"""

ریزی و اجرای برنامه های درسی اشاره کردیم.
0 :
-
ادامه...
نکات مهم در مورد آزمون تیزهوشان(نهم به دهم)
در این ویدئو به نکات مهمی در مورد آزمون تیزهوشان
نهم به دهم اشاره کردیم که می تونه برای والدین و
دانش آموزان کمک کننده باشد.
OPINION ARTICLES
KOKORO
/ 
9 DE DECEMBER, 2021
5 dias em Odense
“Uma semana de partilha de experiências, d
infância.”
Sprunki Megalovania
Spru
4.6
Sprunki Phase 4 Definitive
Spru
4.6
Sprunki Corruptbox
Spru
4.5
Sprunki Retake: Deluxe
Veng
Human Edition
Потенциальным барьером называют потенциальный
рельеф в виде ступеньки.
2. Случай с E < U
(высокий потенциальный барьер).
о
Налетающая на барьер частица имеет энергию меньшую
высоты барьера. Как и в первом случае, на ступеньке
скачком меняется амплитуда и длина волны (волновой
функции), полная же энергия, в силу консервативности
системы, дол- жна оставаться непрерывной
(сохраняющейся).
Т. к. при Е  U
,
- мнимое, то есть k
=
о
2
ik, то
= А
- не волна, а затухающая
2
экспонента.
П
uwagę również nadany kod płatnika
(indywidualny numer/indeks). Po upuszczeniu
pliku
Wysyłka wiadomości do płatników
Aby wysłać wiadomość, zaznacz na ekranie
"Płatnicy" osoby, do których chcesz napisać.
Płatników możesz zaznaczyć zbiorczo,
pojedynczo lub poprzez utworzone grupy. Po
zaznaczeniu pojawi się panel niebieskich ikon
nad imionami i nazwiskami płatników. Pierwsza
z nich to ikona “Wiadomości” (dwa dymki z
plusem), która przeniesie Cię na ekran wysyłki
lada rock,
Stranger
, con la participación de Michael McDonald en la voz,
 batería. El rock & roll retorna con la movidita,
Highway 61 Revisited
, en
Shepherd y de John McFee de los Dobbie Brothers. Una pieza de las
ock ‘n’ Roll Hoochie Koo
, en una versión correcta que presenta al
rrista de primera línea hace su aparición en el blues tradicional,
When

"""

PROBLEM TO WORK ON :: The line with "Human Edition" is the last to include; transcribe exactly every line from the top of the material above down to it.

TASK RESULT ::
ریزی و اجرای برنامه های درسی اشاره کردیم.
0 :
-
ادامه...
نکات مهم در مورد آزمون تیزهوشان(نهم به دهم)
در این ویدئو به نکات مهمی در مورد آزمون تیزهوشان
نهم به دهم اشاره کردیم که می تونه برای والدین و
دانش آموزان کمک کننده باشد.
OPINION ARTICLES
KOKORO
/ 
9 DE DECEMBER, 2021
5 dias em Odense
“Uma semana de partilha de experiências, d
infância.”
Sprunki Megalovania
Spru
4.6
Sprunki Phase 4 Definitive
Spru
4.6
Sprunki Corruptbox
Spru
4.5
Sprunki Retake: Deluxe
Veng
Human Edition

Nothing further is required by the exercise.